### Exercise goal
Please repeat the lines below, exactly and only, from the one that holds "Identify the document" through the one that holds "Rendered at 1275 by 1650 pixels.".

[Stored items from a collection]
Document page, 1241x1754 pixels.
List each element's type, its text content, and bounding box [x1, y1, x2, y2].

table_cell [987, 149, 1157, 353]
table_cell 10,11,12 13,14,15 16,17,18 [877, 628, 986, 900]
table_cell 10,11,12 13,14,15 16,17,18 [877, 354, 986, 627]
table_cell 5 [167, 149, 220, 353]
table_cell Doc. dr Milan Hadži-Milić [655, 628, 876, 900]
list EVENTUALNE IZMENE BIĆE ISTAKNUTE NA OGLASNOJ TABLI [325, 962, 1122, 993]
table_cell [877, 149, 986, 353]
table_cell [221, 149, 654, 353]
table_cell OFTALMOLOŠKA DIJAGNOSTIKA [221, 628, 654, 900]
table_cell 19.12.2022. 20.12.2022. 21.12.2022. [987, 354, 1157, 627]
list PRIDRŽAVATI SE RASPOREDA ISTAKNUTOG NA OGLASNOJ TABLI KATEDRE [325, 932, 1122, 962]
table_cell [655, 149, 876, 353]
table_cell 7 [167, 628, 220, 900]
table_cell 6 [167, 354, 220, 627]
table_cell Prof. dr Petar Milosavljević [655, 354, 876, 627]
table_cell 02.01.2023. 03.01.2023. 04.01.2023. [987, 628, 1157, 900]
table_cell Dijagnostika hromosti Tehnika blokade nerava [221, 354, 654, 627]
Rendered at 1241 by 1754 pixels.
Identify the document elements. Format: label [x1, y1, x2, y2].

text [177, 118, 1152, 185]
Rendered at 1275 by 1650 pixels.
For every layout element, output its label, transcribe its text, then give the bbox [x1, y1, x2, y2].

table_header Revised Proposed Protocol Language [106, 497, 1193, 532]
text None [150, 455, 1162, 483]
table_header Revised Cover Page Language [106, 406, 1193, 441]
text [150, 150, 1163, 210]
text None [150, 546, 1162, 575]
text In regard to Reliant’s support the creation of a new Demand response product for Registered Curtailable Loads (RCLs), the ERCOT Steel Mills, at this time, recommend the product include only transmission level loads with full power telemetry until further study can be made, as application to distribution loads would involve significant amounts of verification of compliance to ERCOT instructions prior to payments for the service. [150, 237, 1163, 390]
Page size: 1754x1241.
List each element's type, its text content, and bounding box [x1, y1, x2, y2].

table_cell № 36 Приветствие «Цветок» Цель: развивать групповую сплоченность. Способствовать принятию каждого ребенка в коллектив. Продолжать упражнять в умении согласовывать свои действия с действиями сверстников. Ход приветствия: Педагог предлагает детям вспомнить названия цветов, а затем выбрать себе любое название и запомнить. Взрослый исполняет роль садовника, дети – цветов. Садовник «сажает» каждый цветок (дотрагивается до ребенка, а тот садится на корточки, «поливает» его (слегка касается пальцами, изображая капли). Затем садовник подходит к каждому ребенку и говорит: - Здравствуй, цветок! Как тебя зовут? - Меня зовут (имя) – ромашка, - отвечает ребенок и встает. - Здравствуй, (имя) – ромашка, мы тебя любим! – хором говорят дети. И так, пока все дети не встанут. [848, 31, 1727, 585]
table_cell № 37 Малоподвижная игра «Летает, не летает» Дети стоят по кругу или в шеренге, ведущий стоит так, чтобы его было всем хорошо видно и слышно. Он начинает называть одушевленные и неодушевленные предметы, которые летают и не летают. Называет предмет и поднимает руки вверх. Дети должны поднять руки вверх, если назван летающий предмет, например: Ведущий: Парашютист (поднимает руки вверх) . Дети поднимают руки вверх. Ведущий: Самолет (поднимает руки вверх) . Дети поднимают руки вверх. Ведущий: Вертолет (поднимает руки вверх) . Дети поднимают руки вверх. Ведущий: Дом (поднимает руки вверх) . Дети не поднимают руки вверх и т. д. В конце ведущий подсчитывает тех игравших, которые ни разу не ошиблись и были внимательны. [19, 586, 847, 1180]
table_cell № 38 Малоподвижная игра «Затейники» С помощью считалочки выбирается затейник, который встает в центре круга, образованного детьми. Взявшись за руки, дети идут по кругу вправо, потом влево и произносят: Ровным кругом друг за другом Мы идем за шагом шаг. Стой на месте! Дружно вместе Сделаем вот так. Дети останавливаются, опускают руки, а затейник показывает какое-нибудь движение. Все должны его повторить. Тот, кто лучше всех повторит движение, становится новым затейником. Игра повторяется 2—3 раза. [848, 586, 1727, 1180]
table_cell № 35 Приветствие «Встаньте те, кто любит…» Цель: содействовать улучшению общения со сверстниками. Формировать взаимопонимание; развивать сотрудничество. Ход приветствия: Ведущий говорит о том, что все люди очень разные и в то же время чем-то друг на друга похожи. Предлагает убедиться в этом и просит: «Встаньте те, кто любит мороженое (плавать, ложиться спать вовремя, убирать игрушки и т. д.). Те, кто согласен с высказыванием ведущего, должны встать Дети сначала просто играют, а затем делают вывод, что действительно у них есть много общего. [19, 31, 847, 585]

### Exercise output
Identify the document elements. Format: label [x1, y1, x2, y2].

text [177, 118, 1152, 185]
Rendered at 1275 by 1650 pixels.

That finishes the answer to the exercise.